Der Anspruch auf Kinderzulagen während einem unbezahlten Urlaub richtet sich nach der entsprechenden kantonalen Gesetzgebung.
Bezüglich der Arbeitslosenversicherung ist zu berücksichtigen, dass ein unbezahlter Urlaub nicht an die Beitragszeit angerechnet wird.
Anrechnung an Dienstjahre
Keinen Einfluss hat ein unbezahlter Urlaub auf Ansprüche, die sich auf die Anzahl Dienstjahre beziehen, wie beispielsweise Kündigungsfristen (OR 335c) oder Abgangsentschädigung (OR 339b). Mit anderen Worten ausgedrückt, die Dauer eines unbezahlten Urlaubs wird bei den Dienstjahren mitgerechnet.
Ferienanspruch
Die Frage, ob während einem unbezahlten Urlaub kein Ferienanspruch besteht oder ob er lediglich gekürzt werden kann, ist in der Lehre umstritten. Wir vertreten die Meinung, dass es sich beim unbezahlten Urlaub nicht um eine Arbeitsverhinderung des Arbeitnehmers handelt, sondern um eine Vereinbarung über die Suspendierung des Arbeitsverhältnisses für eine bestimmte Zeit.
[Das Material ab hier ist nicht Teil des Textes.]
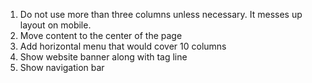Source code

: 1. Do not use more than three columns unless necessary. It messes up layout on mobile.
1. Move content to the center of the page
2. Add horizontal menu that would cover 10 columns
3. Show website banner along with tag line
4. Show navigation bar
Auf Grund dieser Suspendierung besteht überhaupt kein Ferienanspruch während des unbezahlten Urlaubs.
Kündigung
Der Arbeitgeber kann während eines gewährten unbezahlten Urlaubes den Arbeitsvertrag kündigen, die Kündigungsfrist beginnt jedoch erst mit der Wiederaufnahme der Arbeit nach dem Urlaub zu laufen. Analog verhält es sich, wenn beispielsweise ein unbezahlter Urlaub vom 17. März bis am 30. Juni vereinbart wird und der Arbeitgeber den Arbeitsvertrag am 11. Februar unter Einhaltung der vertraglich vereinbarten Kündigungsfrist von vier Monaten auf den 30. Juni kündigt. In diesem Fall ist die Kündigung ebenfalls gültig, jedoch erst auf den 31. Oktober.
Kommentar
Ist der Arbeitgeber zur Gewährung von unbezahltem Urlaub bereit, empfiehlt es sich, im Einzelarbeitsvertrag oder Personalreglement die Rechte und Pflichten der Vertragsparteien während dem unbezahlten Urlaub detailliert zu vereinbaren und je nach Dauer des unbezahlten Urlaubs in den einzelnen Sozialversicherungen die notwendigen Vorkehrungen zu treffen beziehungsweise Zusatzversicherungen abzuschliessen.